これは、前に一度学部の演習でやっていたもので、学生と共用していたアカウントのnote「静大生錦絵深読」として公開しています。
これの続きみたいなものなんですが、NDLデジタルが格段に使いやすくなった為に、素人でも色々新しく見つけられることが増えました。
教室に居ながらみんなそれぞれ端末を開き、画面を共有しながら予習してきたことを発表させる一方で、こっちも同時進行で調べるので、自分も勉強になってます。
で、今日驚いたのが、この資料、翻刻があった、ということ。
知ってたよ、と言われそうですが、私は今日まで知りませんでした。
『江戸乃花 : 名勝会名物会』,内田美術書肆,昭和2.(送信資料)
役者についてはやや詳しい説明があるものの、基本、注は無いようなものなので、まあ、これがあってもやることはあるわけですが。
それはさておき、この本の著者(何故かNDL書誌情報に名前が無い)、「金烏画人 竹下弘」なる人物は、ちょっと検索しただけでは殆ど情報が出てこない。何者?
著書のほとんどはこの本と同じ京都の内田美術書肆(Wikipedia)から、昭和初めに出ていて、内容は琳派を中心にした模写による画集(図案集)。「竹下金烏」で検索すると古書ではそこそこ値段もついていることもわかります。
この本を含め、序文には、古典絵画に対する敬意と、自己の模写に関する謙退の気持ちが見え隠れするのも注目。
いま、送信資料でなく見られるのは『年中行事遊楽絵』第1集のみ。これも模写木版画集。

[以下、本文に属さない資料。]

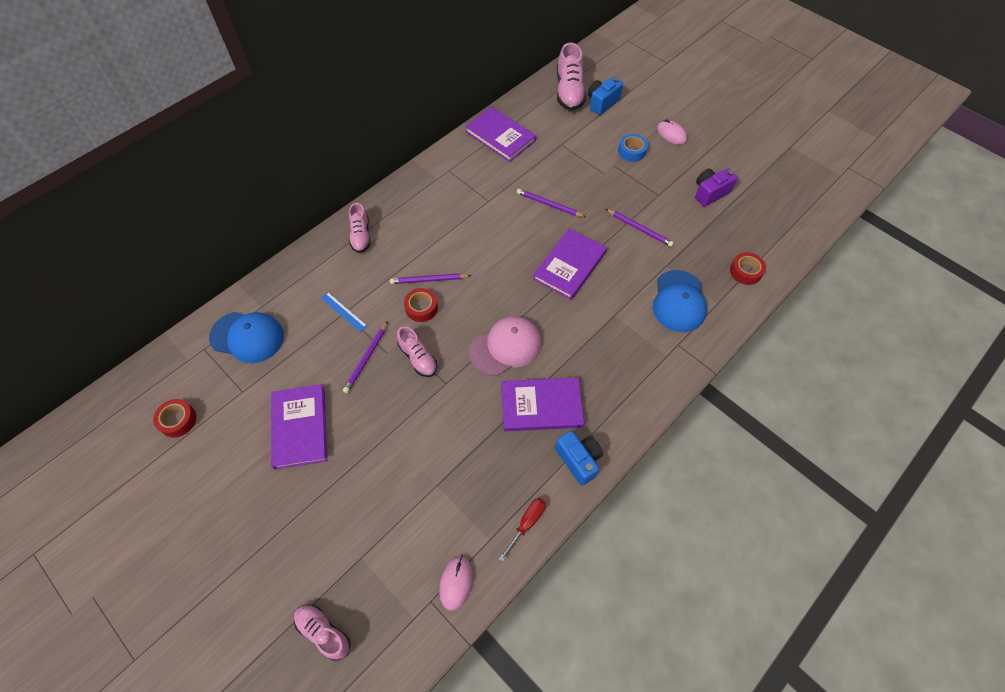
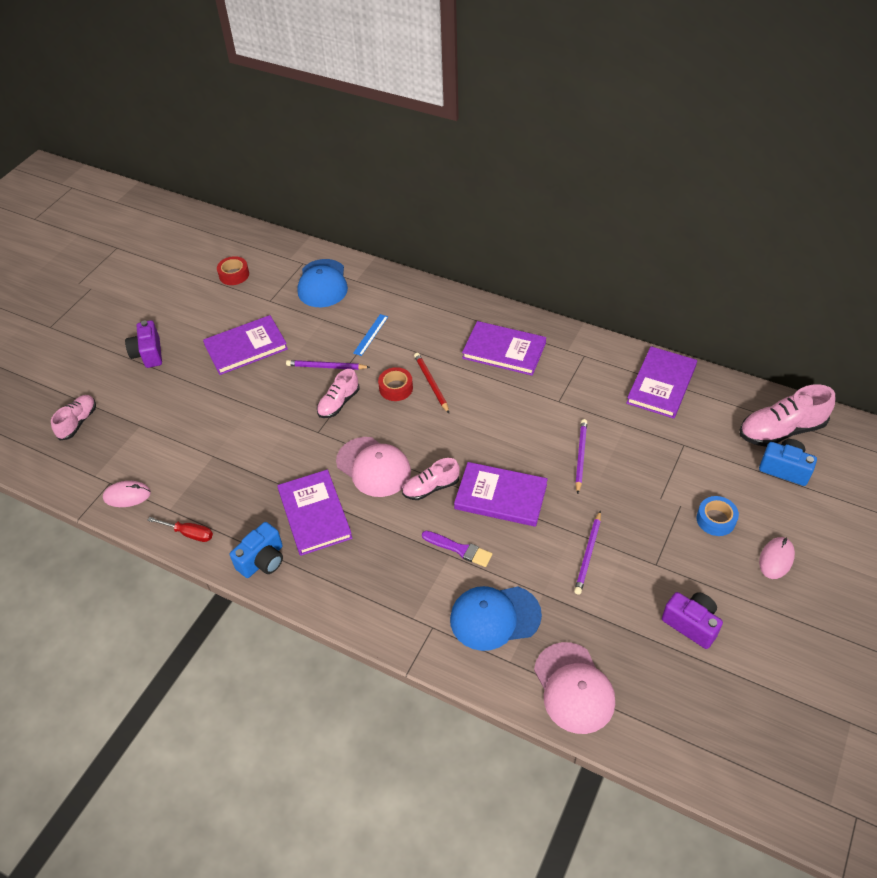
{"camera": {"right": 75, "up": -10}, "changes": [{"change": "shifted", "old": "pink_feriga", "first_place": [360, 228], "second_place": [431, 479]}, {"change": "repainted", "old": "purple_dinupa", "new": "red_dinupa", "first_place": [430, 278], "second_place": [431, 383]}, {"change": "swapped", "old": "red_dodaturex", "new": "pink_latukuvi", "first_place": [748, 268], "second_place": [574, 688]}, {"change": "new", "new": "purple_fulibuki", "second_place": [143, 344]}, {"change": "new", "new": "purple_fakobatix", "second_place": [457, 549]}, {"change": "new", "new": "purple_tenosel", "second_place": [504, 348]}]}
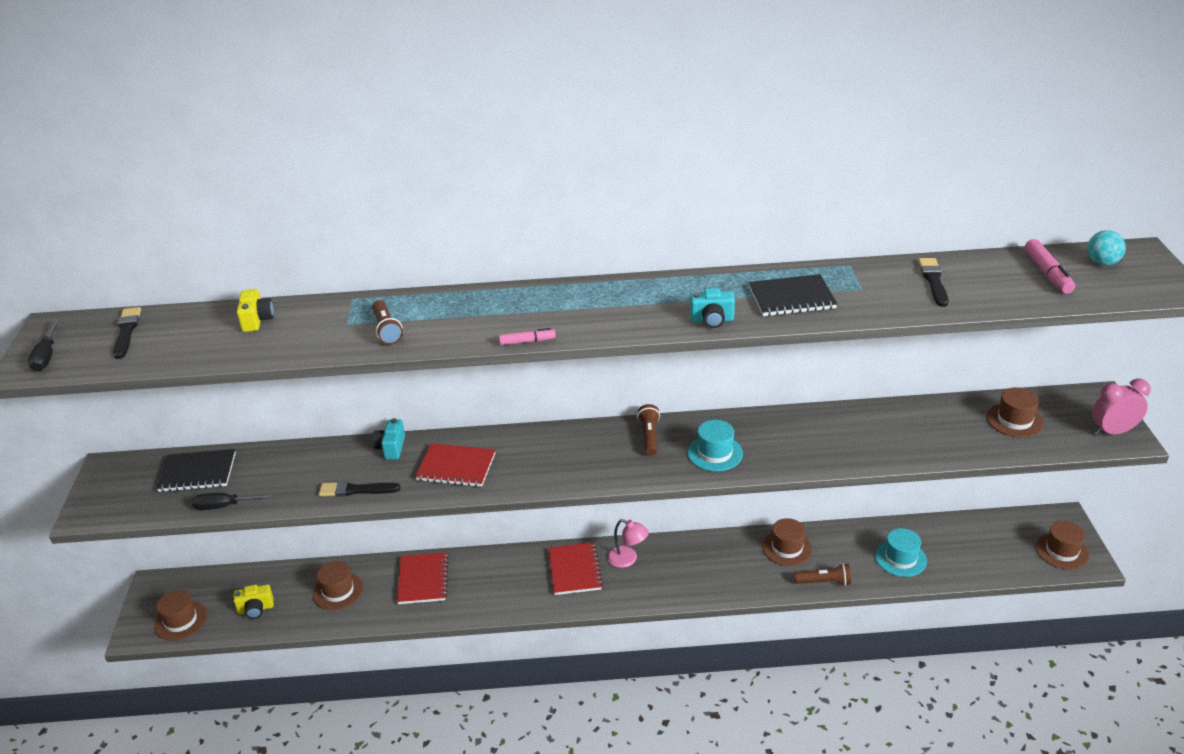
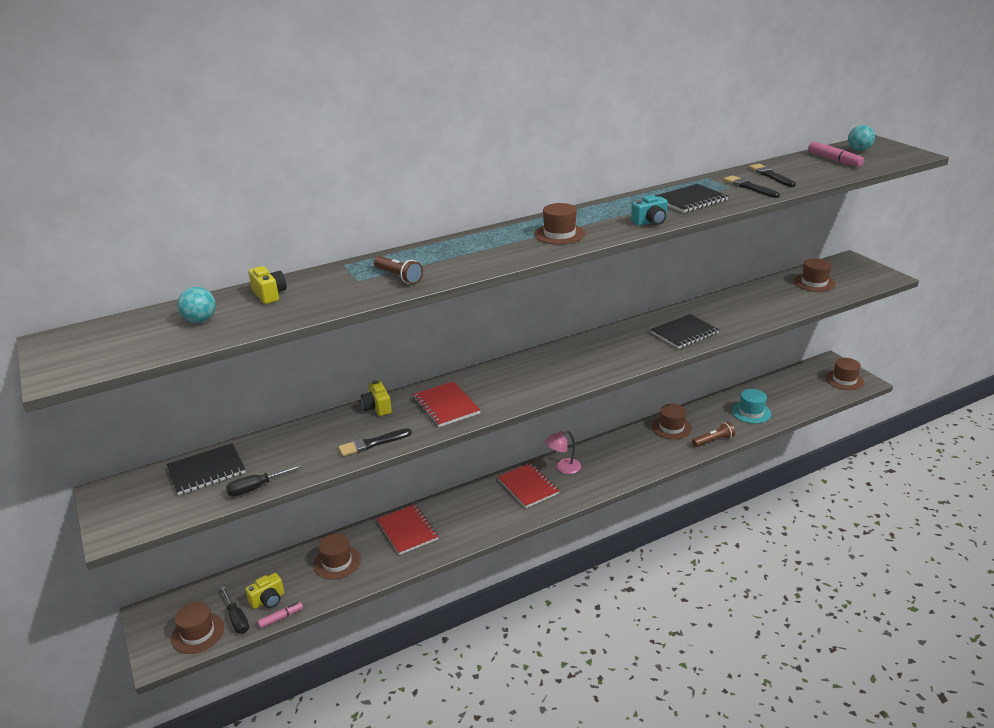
{"camera": {"right": -25, "up": -5}, "changes": [{"change": "shifted", "old": "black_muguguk", "first_place": [43, 345], "second_place": [234, 610]}, {"change": "shifted", "old": "black_fakobatix", "first_place": [127, 333], "second_place": [751, 186]}, {"change": "repainted", "old": "turquoise_fulibuki", "new": "yellow_fulibuki", "first_place": [388, 438], "second_place": [376, 398]}, {"change": "rotated", "old": "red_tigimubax", "first_place": [455, 465], "second_place": [447, 404], "degrees": 75}, {"change": "shifted", "old": "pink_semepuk", "first_place": [527, 336], "second_place": [280, 615]}, {"change": "rotated", "old": "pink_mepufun", "first_place": [628, 543], "second_place": [563, 452], "degrees": 150}, {"change": "gone", "old": "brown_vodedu", "first_place": [648, 430]}, {"change": "gone", "old": "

こういう断り書き。
活動時期がえらく短いのと、伝記情報が見つからないのは、早世した若い画家だったのか、全く別の号があったのか、よくわからりません。
神坂雪佳の晩年とかぶるけれど、比較するとオリジナリティが感じられないので、注目されないのか。
というか、オリジナルの肉筆画とか、あるのかどうか。
私は今までこの人のことを全く知らなかったのですが、おそらく、どこかに専門的な情報があるはず。
何かご存じの方、御教示願います。